The caribou-cam videos also showed exactly how bothersome insects can be. While caribou spent as much as half their time eating in the absence of insects, that eating time was cut to as low as about 10 percent when once insect harassment intensifies, generally starting in July, the videos showed.

“They don’t eat as much and they move more,” Ehlers said.

Joly said caribou biologists are concerned about the insect proliferation that is happening and expected to increase as the climate warms.

“There’ll be more insects, more intensity of insects and a longer season for insects,” he said

That’s especially worrisome for females that have to give birth, nurse their young and fatten up for the coming winter, he said. “The less time that they’re eating shrubs because of insect harassment, the less time they have to keep up with those energetic demands,” he said.

The use of collar cameras on large mammals is relatively new, but such projects have provided valuable information about feeding, behavior, reproduction, weather conditions and other subjects. A U.S. Geological Survey project fitted nine female polar bears with cameras to track activities on the Beaufort Sea ice from 2014 to 2016; the project helped biologists better understand how much food polar bears need to survive.

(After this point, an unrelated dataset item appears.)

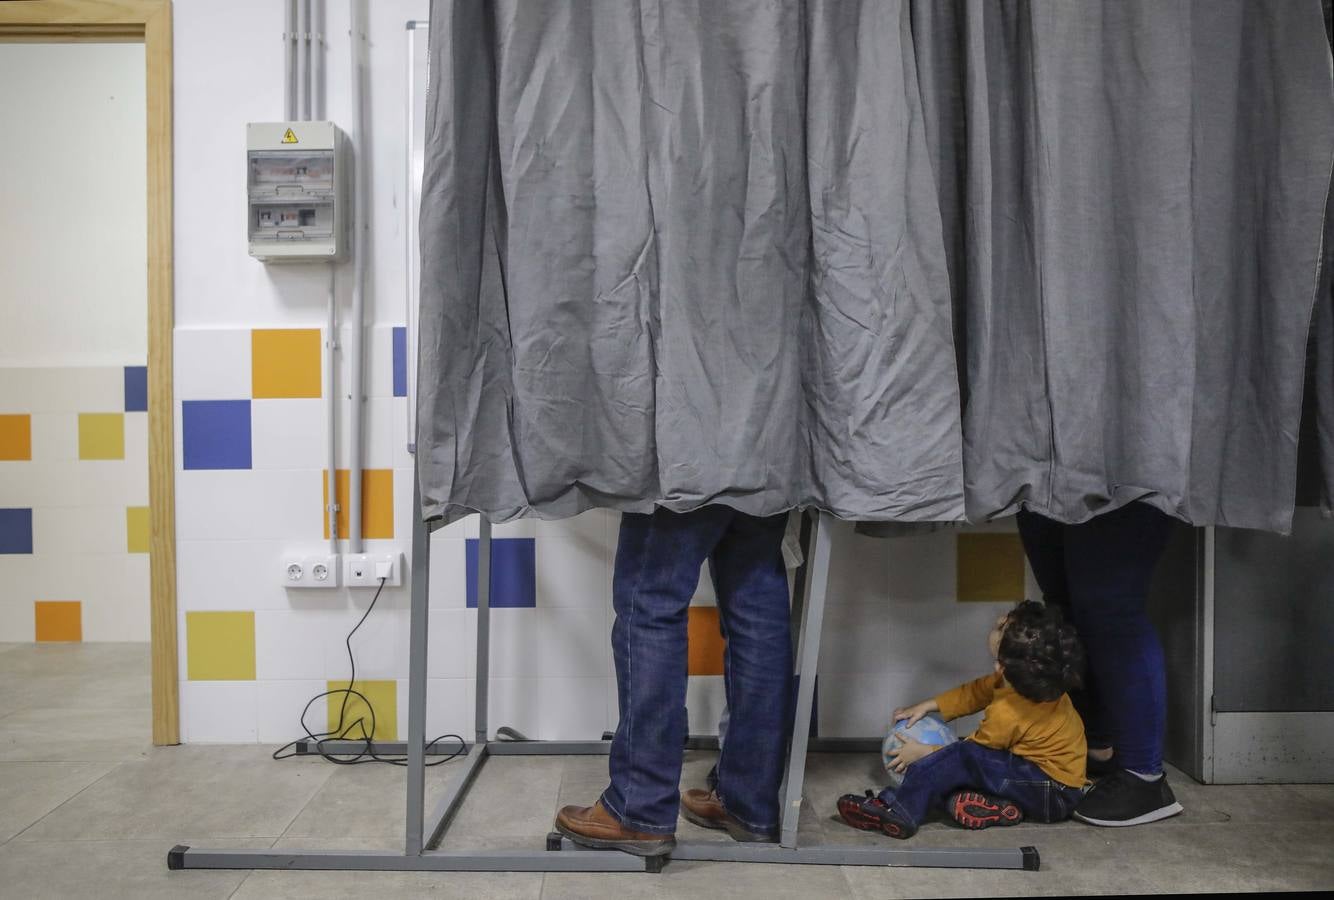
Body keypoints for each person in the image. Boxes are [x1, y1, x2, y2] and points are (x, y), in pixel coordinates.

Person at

Caribou in Canada have also been studied with collar cameras; one project in Nunavut captured images of a caribou birth.

In Alaska, collar-camera studies are underway for two other major Alaska caribou herds. Cameras have now been deployed on animals in the Western Arctic Caribou Herd, with results expected to arrive in a couple of years, Joly said. Another project using cameras on animals in the Porcupine Caribou Herd, which uses the Arctic National Wildlife Refuge, is likely in the phase of analyzing the footage, he said.

A constraint on the use of cameras is cost. Each collar camera costs several thousand dollars, Joly said, so only a handful can be fitted with them; the Western Arctic herd started with 18 collared caribou, but that number was down to 14 last summer after some animals died, he said. Additionally, each camera captures masses of footage that require a long time to examine, he said.

Only females were fitted with the collar cameras, Joly said. Males are problematic because their necks get bigger during the rut season, and then their necks get smaller afterward and they lose their antlers, so the collars can slip off, he said.